Jak ustaliła prokuratura, tuż po zabójstwie na miejscu zdarzenia byli 39-letni Mariusz K. i jego 18-letni syn Dominik K., sąsiedzi zamordowanej. Mężczyźni jednak nie powiadomili policji o znalezionych zwłokach i wrócili do domu. Śledczy podejrzewali ich o udział w zabójstwie, ale ostatecznie przedstawili im tylko zarzut niezawiadomienia organów ścigania o zabójstwie. Podejrzani trafili na 2 miesiące do aresztu. Obecnie są na wolności.
Jak poinformował Piktel, prokuratura skierowała wobec nich akt oskarżenia do Sądu Rejonowego w Olecku. Grozi im do 3 lat więzienia.
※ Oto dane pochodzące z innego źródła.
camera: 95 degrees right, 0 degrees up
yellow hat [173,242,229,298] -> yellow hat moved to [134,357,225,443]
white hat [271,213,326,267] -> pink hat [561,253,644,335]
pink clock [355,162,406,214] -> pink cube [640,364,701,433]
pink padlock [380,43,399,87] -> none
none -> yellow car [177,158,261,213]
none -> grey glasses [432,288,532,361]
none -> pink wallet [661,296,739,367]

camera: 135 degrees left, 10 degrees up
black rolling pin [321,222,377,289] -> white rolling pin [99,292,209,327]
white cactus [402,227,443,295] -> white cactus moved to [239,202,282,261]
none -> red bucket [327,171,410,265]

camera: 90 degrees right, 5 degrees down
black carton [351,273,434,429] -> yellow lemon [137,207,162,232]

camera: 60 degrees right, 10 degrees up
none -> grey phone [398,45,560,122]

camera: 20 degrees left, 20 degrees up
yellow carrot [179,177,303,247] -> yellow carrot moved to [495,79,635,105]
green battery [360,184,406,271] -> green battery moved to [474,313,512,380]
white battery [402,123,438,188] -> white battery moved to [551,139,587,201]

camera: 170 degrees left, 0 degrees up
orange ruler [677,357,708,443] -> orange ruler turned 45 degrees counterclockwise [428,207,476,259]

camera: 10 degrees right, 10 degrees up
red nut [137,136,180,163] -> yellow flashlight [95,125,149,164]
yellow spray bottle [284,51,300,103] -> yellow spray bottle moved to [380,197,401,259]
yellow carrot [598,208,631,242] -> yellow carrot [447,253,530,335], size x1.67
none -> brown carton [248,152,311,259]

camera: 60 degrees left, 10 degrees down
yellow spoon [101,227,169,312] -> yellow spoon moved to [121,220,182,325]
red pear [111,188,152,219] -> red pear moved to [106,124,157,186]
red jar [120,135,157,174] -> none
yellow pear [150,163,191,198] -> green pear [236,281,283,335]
Śledczy wciąż poszukują zabójcy kobiety. W śledztwie użyto m.in. specjalnych psów z Niemiec, które wyspecjalizowane są w poszukiwaniu śladów zapachowych. Rzecznik suwalskiej prokuratury ujawnia, że są nowe dowody w sprawie, które będą badane i które mogą pomóc w ustaleniu zabójcy.